**文字摘錄**
== == ==
518. Coin Change 2

518. Coin Change 2

322. Coin Change 是找出最少硬幣的組合,這個題目是找出總共有幾種組合,其選擇的方式是類似的,就是要不斷的選擇,並且對目標減去選擇的硬幣的價值。

不過這裡有一個地方要優化,那就是對於目標值為 5 來說,選擇 [2, 2, 1], [2, 1, 2], [1, 2, 2] 都是一樣的情況。所以這時候可以針對此情況來優化,例如一開始就一直選小的硬幣,如果我開始選大的硬幣,我就要不斷地選更大的硬幣,策略性地去做選擇。

時間複雜度和上一題相同。

class Solution:
    def change(self, amount: int, coins: List[int]) -> int:

        ans = []
        memo = {}
        def helper(target, index):
            if (target, index) in memo:
                return memo[(target, index)]
            if target < 0:
                memo[(target, index)] = 0
            elif target == 0:
                memo[(target, index)] = 1
            else:
                count = 0
                for i in range(index, len(coins)):
                    coin = coins[i]
                    count += helper(target - coin, i)
== == ==
**資料條目**

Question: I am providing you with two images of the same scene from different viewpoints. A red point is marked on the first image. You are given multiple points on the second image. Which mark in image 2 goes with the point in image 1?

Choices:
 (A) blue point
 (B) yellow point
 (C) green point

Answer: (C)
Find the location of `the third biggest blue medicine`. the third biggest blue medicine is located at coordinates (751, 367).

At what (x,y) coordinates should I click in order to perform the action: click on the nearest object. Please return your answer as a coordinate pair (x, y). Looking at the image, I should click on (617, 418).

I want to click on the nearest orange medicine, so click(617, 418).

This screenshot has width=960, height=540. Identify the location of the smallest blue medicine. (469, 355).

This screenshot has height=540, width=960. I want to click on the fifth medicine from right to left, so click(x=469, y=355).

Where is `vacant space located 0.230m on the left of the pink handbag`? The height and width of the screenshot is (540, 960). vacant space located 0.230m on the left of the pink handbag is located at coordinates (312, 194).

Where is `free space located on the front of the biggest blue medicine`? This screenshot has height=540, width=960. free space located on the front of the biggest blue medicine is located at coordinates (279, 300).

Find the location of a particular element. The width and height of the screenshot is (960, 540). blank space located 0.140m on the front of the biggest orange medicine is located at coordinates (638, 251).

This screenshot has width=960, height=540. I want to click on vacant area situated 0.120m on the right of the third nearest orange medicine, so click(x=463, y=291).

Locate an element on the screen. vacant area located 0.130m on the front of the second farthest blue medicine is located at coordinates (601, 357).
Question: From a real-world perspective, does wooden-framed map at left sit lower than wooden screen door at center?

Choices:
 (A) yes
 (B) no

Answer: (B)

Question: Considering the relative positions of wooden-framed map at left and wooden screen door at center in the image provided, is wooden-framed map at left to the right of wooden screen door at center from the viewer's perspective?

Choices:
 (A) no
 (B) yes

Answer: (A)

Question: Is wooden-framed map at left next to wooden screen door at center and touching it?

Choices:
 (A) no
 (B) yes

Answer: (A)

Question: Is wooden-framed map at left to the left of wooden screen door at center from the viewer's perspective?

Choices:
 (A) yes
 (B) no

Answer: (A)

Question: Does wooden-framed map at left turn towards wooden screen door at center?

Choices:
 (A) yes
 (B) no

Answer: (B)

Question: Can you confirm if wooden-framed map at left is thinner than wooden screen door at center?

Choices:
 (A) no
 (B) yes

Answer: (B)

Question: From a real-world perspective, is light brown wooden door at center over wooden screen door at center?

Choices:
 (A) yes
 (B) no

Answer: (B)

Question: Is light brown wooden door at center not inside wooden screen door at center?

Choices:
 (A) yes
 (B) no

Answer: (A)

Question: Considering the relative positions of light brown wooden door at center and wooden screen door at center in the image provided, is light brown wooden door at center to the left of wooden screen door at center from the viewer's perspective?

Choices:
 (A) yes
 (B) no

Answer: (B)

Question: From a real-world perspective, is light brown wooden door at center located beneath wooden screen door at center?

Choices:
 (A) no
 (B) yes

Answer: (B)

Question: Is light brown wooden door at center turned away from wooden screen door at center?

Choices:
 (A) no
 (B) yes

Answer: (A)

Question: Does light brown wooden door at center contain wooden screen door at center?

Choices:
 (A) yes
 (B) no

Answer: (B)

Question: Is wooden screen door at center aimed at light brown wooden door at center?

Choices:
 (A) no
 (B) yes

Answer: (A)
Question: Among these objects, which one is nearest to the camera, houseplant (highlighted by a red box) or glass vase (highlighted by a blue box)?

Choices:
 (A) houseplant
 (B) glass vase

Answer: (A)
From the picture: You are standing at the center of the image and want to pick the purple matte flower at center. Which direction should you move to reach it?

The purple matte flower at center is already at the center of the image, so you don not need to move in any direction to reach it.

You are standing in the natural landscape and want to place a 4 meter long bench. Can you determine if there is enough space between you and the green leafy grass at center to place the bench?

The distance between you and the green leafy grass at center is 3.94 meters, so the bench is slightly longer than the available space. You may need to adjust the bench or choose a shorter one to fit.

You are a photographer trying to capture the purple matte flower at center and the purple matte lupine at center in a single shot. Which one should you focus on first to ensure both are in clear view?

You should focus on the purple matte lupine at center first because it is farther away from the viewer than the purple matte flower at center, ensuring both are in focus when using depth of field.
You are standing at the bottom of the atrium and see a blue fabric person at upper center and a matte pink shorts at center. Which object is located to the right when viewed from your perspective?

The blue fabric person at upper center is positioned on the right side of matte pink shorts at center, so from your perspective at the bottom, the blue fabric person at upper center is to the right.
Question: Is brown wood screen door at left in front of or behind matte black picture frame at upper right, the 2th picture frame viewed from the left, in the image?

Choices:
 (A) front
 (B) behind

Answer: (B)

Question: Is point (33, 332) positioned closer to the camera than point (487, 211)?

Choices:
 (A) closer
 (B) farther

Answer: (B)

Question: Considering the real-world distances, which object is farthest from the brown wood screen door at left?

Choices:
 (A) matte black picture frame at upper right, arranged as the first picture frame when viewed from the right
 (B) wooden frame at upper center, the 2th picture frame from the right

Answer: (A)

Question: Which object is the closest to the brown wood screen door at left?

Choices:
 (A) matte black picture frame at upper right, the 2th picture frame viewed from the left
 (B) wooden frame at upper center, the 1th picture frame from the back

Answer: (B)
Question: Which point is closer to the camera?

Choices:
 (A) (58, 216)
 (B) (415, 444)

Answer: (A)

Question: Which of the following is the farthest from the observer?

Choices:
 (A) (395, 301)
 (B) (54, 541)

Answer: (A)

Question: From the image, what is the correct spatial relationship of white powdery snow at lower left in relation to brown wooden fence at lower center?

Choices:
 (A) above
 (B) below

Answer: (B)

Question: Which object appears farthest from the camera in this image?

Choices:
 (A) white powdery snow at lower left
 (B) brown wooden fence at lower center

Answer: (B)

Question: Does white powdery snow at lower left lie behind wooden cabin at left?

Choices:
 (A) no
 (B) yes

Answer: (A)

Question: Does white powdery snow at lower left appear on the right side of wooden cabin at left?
== == ==
**任務說明 1**
將硬幣組合說明中從「322. Coin Change」到「時間複雜度和上一題相同。」這一段重寫一遍,並把其中的「優化」換成「最佳化」。
**任務說明 2**
把資料列中從含有「Question: Does light」的那一行到含有「You are standing in」的那一行(兩端都包括)改寫成 Markdown 表格,欄位為「序號」和「內容」,空行略去不列。

**書面解答 1**
322. Coin Change 是找出最少硬幣的組合,這個題目是找出總共有幾種組合,其選擇的方式是類似的,就是要不斷的選擇,並且對目標減去選擇的硬幣的價值。

不過這裡有一個地方要最佳化,那就是對於目標值為 5 來說,選擇 [2, 2, 1], [2, 1, 2], [1, 2, 2] 都是一樣的情況。所以這時候可以針對此情況來最佳化,例如一開始就一直選小的硬幣,如果我開始選大的硬幣,我就要不斷地選更大的硬幣,策略性地去做選擇。

時間複雜度和上一題相同。

**書面解答 2**
| 序號 | 內容 |
|---|---|
| 1 | Question: Does light brown wooden door at center contain wooden screen door at center? |
| 2 | Choices: |
| 3 |  (A) yes |
| 4 |  (B) no |
| 5 | Answer: (B) |
| 6 | Question: Is wooden screen door at center aimed at light brown wooden door at center? |
| 7 | Choices: |
| 8 |  (A) no |
| 9 |  (B) yes |
| 10 | Answer: (A) |
| 11 | Question: Among these objects, which one is nearest to the camera, houseplant (highlighted by a red box) or glass vase (highlighted by a blue box)? |
| 12 | Choices: |
| 13 |  (A) houseplant |
| 14 |  (B) glass vase |
| 15 | Answer: (A) |
| 16 | From the picture: You are standing at the center of the image and want to pick the purple matte flower at center. Which direction should you move to reach it? |
| 17 | The purple matte flower at center is already at the center of the image, so you don not need to move in any direction to reach it. |
| 18 | You are standing in the natural landscape and want to place a 4 meter long bench. Can you determine if there is enough space between you and the green leafy grass at center to place the bench? |